Je sors de la voiture et contourne celle-ci pour ouvrir à Clarisse mais celle-ci est déjà sorti et se dirige vers les boxs de l'allée est. Je la suis d'un pas lent, souriant au passage à John, un cavalier américain, qui me regarde avec des yeux ronds. Je profite de ces quelques instants volés au temps pour enregistrer ce moment. Clarisse ne sait pas où elle est, mais cette écurie est mon sanctuaire et mon refuge quand la tempête fait rage dans ma vie. Je l'ai racheté au bord de la faillite il y a deux ans. Les anciens propriétaires, Firmin et Blandine n'arrivaient plus à subvenir aux besoins des chevaux et le Haras partait en morceaux. Après avoir planté Camille devant l'autel, j'ai roulé en ligne droite jusqu'à l'océan et c'est Firmin qui m'a trouvé assis dans le sable mouillé de Omaha Beach. Il s'est assis à côté de moi et m'a demandé ce que je faisais là. J'ai craqué et j'ai pleuré toutes les larmes de haine, de tristesse et de dégout que mon corps avait emmagasiné. Ce soir-là, cet homme a changé ma vie. Il m'a ramené chez lui, m'a présenté à sa femme et le couple m'a considéré comme leur fils. Cet endroit est chez moi, mon vrai chez-moi.

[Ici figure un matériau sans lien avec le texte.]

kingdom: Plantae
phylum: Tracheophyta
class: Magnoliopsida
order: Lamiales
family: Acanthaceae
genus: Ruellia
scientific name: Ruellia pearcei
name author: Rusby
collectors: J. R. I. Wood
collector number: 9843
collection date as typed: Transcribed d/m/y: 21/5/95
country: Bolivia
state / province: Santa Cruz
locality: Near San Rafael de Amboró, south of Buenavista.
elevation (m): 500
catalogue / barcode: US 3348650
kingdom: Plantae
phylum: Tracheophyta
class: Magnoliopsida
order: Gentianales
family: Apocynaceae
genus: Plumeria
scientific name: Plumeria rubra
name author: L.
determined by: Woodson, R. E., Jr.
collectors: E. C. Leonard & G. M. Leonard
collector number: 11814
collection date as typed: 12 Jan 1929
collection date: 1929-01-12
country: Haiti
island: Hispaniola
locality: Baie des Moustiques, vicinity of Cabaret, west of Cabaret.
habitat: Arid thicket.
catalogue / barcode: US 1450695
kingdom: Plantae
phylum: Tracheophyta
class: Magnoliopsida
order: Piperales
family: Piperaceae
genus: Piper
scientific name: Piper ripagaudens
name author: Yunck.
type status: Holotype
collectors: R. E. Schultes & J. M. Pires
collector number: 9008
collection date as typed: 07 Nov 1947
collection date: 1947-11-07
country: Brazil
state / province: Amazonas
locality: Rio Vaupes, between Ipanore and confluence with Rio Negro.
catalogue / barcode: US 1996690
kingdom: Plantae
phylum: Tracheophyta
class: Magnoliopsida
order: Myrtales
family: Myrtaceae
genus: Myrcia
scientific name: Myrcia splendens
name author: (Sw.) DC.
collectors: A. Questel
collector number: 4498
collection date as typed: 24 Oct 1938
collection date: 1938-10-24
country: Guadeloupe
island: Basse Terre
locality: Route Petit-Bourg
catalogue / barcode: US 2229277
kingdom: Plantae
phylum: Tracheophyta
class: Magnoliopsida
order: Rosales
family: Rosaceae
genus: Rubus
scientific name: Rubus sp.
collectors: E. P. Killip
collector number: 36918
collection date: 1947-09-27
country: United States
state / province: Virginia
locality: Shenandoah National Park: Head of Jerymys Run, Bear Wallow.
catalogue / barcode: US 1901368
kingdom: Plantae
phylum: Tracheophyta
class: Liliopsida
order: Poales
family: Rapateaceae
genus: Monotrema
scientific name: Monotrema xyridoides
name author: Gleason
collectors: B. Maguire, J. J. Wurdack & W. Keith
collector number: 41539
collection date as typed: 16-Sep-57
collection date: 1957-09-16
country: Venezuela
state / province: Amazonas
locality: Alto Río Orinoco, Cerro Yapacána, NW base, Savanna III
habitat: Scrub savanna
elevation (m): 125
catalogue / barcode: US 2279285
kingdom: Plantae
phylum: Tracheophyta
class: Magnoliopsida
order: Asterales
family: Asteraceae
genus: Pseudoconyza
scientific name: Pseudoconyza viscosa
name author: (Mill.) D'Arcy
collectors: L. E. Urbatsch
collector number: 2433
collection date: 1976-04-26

Firmin et Blandine m'ont adopté et après avoir soigné mon coeur et mon âme ils m'ont littéralement sauvé. Ils sont chez eux, et ils sont ma maison. Emmener quelqu'un ici est une première pour moi, mais au vu du sourire de Clarisse, cette première est une réussite. Bienvenue chez moi, ma belle inconnue.